Le lieu-dit « la Maison-Blanche », entre Neuville-Saint-Vaast et Arras, fut aménagé en un vaste cimetière par les Français à partir de 1919, qui y déménagèrent de nombreux petits cimetières allemands du sud du Pas-de-Calais. Quatre corps furent inhumés sous chaque croix ; ces croix sont dans un premier temps en bois bitumé, dans un second temps remplacées par des croix en fonte d’aluminium, en béton ou en pierre, toutes noires et alignées. À partir de 1923, la Volksbund Deutsche Kriegsgräberfürsorge (VDK, la Commission allemande des sépultures de guerre) [12] est autorisée à intervenir en France : elle a alors aménagé le cimetière en parc arboré.

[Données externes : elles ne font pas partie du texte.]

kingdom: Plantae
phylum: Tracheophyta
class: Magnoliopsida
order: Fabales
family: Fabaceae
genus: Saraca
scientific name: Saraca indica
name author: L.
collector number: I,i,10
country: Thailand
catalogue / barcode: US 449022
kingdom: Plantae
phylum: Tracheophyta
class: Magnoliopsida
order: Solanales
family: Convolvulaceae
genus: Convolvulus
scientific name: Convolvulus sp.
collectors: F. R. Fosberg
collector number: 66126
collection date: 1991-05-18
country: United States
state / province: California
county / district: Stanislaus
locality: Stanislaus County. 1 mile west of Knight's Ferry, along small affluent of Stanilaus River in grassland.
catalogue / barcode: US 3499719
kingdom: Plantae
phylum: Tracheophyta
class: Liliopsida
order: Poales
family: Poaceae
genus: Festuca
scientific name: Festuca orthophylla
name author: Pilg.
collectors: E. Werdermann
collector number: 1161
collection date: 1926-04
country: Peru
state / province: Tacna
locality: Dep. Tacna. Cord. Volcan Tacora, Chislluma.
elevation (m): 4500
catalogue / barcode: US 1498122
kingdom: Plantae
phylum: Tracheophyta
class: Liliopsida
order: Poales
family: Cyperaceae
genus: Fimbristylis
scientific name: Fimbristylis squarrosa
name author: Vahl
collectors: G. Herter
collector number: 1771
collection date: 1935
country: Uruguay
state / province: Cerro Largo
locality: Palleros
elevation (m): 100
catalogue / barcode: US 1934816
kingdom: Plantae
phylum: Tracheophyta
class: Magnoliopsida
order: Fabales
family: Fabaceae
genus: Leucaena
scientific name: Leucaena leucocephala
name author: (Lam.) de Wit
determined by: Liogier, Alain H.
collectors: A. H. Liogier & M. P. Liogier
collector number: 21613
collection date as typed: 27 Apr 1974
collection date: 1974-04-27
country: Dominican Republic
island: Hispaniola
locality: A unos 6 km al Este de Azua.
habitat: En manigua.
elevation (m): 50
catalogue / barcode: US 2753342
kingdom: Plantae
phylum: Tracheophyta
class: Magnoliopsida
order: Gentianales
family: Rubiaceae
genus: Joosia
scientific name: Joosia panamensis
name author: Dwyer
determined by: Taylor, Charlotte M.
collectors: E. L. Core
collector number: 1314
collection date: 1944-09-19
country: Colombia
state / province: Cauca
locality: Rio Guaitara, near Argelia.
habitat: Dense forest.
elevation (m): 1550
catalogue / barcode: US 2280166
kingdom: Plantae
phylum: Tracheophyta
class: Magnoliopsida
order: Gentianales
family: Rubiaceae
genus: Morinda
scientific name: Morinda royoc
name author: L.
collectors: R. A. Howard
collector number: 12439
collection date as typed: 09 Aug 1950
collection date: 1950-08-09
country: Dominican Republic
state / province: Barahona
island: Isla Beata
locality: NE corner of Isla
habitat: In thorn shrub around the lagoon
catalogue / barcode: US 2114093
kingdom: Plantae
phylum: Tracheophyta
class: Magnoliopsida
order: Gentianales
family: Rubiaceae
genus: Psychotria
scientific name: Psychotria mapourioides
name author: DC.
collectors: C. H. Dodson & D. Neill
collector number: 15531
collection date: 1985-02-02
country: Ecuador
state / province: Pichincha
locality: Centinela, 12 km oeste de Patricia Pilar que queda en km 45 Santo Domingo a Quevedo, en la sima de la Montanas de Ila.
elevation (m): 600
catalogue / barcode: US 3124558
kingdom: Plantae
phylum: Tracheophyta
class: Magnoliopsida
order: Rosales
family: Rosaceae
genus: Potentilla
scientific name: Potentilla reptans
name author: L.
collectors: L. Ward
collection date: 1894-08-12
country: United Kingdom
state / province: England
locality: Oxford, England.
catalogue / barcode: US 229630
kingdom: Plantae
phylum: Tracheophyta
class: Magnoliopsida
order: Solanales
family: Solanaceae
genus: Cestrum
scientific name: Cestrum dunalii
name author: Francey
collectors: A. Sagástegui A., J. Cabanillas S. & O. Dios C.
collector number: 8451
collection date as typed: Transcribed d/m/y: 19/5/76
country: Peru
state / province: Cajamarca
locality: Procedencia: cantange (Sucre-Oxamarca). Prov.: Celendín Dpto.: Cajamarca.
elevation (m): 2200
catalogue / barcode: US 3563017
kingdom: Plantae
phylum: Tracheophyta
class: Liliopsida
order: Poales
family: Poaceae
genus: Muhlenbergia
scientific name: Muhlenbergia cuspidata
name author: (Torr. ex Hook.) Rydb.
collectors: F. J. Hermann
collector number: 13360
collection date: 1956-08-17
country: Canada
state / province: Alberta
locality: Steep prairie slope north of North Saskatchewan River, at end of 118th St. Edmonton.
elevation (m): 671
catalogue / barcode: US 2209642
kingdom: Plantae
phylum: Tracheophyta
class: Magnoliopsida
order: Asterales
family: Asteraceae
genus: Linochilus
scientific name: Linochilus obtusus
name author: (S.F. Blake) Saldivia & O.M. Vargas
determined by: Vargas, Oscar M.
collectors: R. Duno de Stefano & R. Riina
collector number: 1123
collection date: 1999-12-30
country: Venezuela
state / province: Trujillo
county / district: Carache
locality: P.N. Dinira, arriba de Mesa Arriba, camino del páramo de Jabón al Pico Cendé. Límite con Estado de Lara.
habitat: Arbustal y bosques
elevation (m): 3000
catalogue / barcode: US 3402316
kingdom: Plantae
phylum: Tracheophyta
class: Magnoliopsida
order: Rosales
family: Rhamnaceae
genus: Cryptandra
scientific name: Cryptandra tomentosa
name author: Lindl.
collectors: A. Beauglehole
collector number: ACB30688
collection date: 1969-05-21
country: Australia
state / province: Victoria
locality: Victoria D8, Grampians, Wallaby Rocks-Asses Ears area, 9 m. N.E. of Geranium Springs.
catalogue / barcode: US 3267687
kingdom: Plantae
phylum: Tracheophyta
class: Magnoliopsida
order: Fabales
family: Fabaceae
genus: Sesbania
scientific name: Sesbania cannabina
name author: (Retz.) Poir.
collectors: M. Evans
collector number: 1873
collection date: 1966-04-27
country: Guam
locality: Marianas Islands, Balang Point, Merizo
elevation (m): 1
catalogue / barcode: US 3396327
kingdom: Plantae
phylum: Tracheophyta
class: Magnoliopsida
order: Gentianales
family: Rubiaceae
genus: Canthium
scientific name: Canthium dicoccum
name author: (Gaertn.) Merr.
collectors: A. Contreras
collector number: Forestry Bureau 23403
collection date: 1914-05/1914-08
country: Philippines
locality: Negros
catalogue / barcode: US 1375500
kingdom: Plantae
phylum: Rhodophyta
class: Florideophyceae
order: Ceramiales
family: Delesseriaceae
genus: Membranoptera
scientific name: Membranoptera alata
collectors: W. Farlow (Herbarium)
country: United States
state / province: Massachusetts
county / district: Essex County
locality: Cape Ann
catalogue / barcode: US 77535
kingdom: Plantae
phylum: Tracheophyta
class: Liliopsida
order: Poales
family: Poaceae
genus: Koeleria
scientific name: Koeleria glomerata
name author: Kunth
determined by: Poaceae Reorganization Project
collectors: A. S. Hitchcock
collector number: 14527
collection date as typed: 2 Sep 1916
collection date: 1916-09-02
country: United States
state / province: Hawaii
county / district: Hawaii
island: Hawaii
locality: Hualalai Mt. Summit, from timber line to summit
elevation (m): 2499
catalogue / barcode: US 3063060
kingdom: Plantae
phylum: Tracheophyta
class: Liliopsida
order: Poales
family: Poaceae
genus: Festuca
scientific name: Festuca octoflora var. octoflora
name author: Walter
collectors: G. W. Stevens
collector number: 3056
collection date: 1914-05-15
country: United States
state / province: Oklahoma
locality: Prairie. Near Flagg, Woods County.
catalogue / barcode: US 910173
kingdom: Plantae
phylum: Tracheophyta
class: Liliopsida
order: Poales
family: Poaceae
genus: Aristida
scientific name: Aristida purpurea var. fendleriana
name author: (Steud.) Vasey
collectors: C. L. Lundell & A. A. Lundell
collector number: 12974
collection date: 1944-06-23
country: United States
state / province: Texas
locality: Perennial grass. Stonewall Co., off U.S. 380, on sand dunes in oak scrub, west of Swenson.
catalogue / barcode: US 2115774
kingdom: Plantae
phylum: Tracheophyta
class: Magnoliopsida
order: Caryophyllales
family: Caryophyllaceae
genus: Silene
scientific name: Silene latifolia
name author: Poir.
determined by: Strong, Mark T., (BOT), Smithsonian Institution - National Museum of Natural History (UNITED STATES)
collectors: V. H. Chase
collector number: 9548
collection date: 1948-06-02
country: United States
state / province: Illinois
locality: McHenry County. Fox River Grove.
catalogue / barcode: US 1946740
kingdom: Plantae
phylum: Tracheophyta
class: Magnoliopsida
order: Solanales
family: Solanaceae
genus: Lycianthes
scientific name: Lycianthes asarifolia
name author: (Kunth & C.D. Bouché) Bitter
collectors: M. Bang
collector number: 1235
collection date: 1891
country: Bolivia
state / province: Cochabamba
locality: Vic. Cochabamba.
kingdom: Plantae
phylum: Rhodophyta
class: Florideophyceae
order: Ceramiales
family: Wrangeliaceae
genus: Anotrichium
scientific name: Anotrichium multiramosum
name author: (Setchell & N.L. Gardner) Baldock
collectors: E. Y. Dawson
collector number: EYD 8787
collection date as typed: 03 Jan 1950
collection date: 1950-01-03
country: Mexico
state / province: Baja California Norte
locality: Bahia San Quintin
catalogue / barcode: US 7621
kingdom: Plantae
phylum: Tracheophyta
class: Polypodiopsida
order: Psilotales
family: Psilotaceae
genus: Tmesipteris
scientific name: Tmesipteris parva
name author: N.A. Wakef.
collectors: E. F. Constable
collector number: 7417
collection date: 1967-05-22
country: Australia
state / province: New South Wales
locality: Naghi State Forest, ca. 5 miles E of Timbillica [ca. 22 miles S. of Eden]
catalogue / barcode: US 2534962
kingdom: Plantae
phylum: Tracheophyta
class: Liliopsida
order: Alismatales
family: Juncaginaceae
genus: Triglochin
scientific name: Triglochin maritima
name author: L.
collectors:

Tombes allemandes à Neuville-Saint-Vaast
par Julien Daget.

[2Le cimetière du Point-du-Jour regroupe les tombes de 794 Britanniques et Sud-Africains, dont 401 non-identifiés, plus six Français et trois autres Britanniques tués en 1940.

[4Un exemple parmi la centaine de « bataillons de copains » est le 16th (2nd Edinburgh) Battalion du Royal Scots Regiment, qui a reçu le surnom de footballer’s battalion (idem pour les 17th & 23rd Battalions, Middlesex Regiment), car il comprenait à partir de novembre 1914 les joueurs, employés et supporteurs du Heart of Midlothian Football Club d’Édimbourg, avec pour colonel le député local George McCrae. Cf. https://en.wikipedia.org/wiki/List_of_pals_battalions

[6Le 5 avril 2002, c’est un stock de 122 obus qui est mis au jour sur la même commune, sur le chantier d’une conduite de gaz.

[12L’entretien est assuré par le Service d’entretien des sépultures militaires allemandes (Sesma), au nom de la VDK. Cette dernière gère en France depuis 1966 (avant elle dépend de l’administration française) les 192 cimetières allemands de la Première Guerre mondiale et les 22 de la Seconde.